#### Page excerpt:
◆ ◆ ◆ ◆ ◆

Today can be an exit from your history and entrance to your destiny

 “His compassions are new every morning; great is Your faithfulness.” Lamentations 3:22-23 NIV

My thoughts and comments today are about, “a fresh start.”

Life can feel unmanageable, your past cluttered with unfinished business and the path ahead filled with responsibilities. But life is not lived in yesterday or tomorrow; life can only be lived today. Your life is more than the facts of your history or your unrealized destiny. Positively or negatively, both of those are greatly affected by anything, or maybe everything, you do today. You can reinforce your history or rewrite its predictions. You can sell your future cheaply or invest yourself in achieving its potential.

This day is a fresh opportunity to write a new chapter in the ongoing story of your life. Sure, you have made mistakes. There are things you would have done better if you had been wiser. The remedy for regrets is simple. Enjoy a fresh start. Do better; learn from your mistakes rather than repeating them.

◆ ◆ ◆ ◆ ◆

#### Data segment:
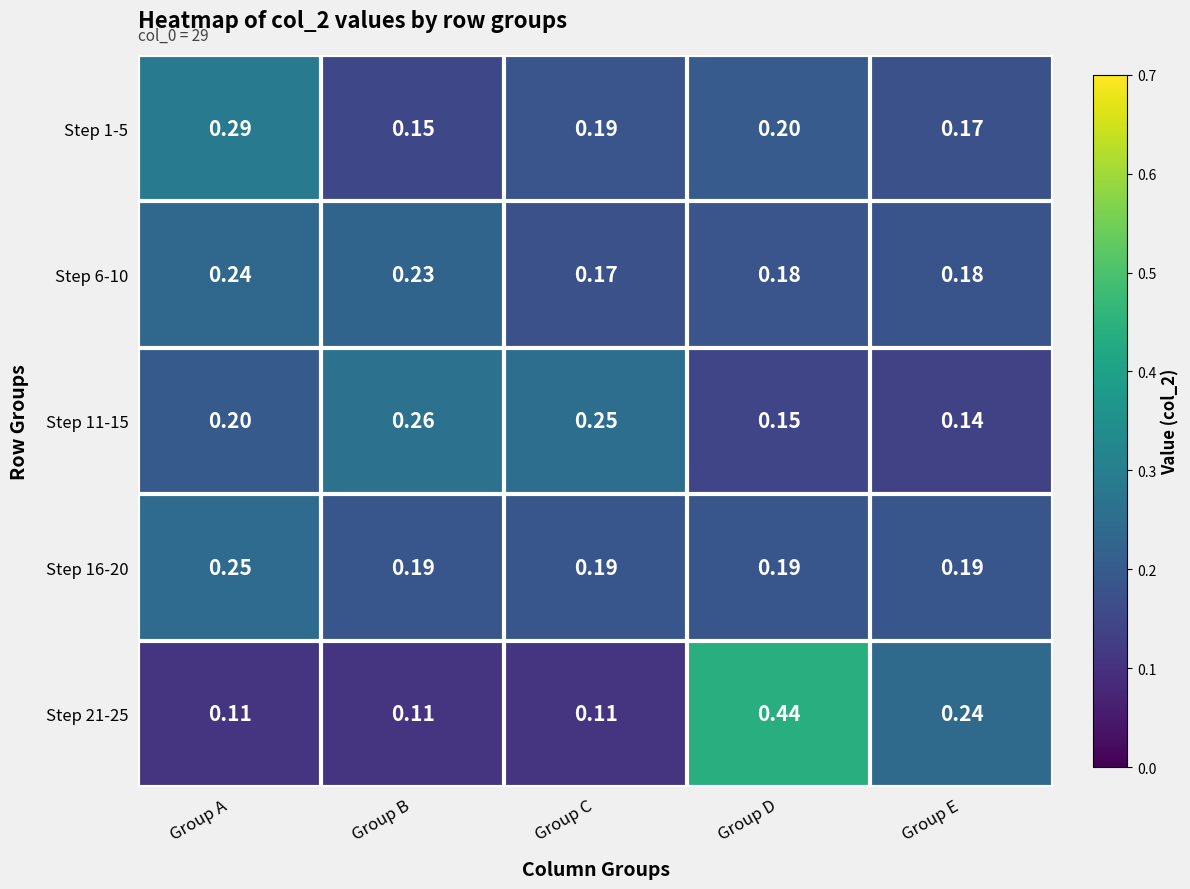

Where is Step 1-5 nearest to the value 0?

Group B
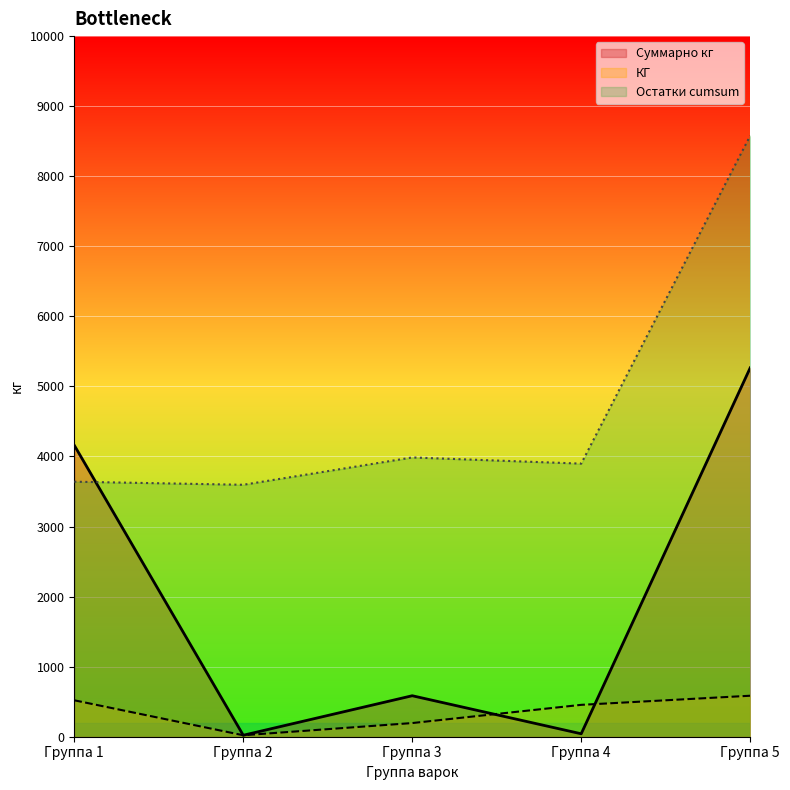

At which label does КГ reach its peak?

Группа 5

◆ ◆ ◆ ◆ ◆

#### Exercise instructions:
1. Reproduce the fresh-start devotional from "My thoughts and" to "than repeating them.".
2. Answer these questions about the fresh-start devotional:
(a) Which Bible passage and translation does it quote?
(b) When does it say life can only be lived?
(c) What does it call simple?
3. Write the next part of the fresh-start devotional, picking up after its final sentence.
The listing has no connection to the fresh-start devotional.

#### Results in order:
1.
My thoughts and comments today are about, “a fresh start.”

Life can feel unmanageable, your past cluttered with unfinished business and the path ahead filled with responsibilities. But life is not lived in yesterday or tomorrow; life can only be lived today. Your life is more than the facts of your history or your unrealized destiny. Positively or negatively, both of those are greatly affected by anything, or maybe everything, you do today. You can reinforce your history or rewrite its predictions. You can sell your future cheaply or invest yourself in achieving its potential.

This day is a fresh opportunity to write a new chapter in the ongoing story of your life. Sure, you have made mistakes. There are things you would have done better if you had been wiser. The remedy for regrets is simple. Enjoy a fresh start. Do better; learn from your mistakes rather than repeating them.

2.
(a) Lamentations 3:22-23, in the NIV.
(b) Today.
(c) The remedy for regrets.

3.
King David’s story is a record of repentance and redemption. In repentance, he embraced a greater future. Learn from his example and rejoice with him: “The Lord has done this, and it is marvelous in our eyes. This is the day the Lord has made; let us rejoice and be glad in it.” Psalm 118:23-24 NIV.

Recognize God as Lord of this day and rejoicing becomes the appropriate response. In grace, your history becomes His story. Today can bring a fresh start. Stop rehearsing your mistakes, regretting your failures, or reliving your record. Your God has a record of redeeming tragic histories. And your God is equally adept at crafting unimagined destinies. Both of those the Holy Spirit accomplishes in the context of today.

The Apostle Paul had history that God covered in grace and mercy. “I was formerly a blasphemer, a persecutor, and an insolent man; but I obtained mercy.” Read 1 Tim 1:12-17 NKJV. On that road to Damascus, Paul met God face to face and his history was redeemed and his destiny assured. Read Acts 9:1-6 NKJV. People do not turn their life around without divine intervention. Only ignorance or arrogance – or both – would make a person attempt such a life change without God.

Paul found there was only one answer for spiritual transformation and subsequent conformation to Christ-likeness. “I am still not all that I should be, but I am focusing all my energies on this one thing: forgetting the past and looking forward to what lies ahead, I strain to reach the end of the race and receive the prize for which God, through Christ Jesus, is calling us up to Heaven.” Philippians 3:13-14 NLT.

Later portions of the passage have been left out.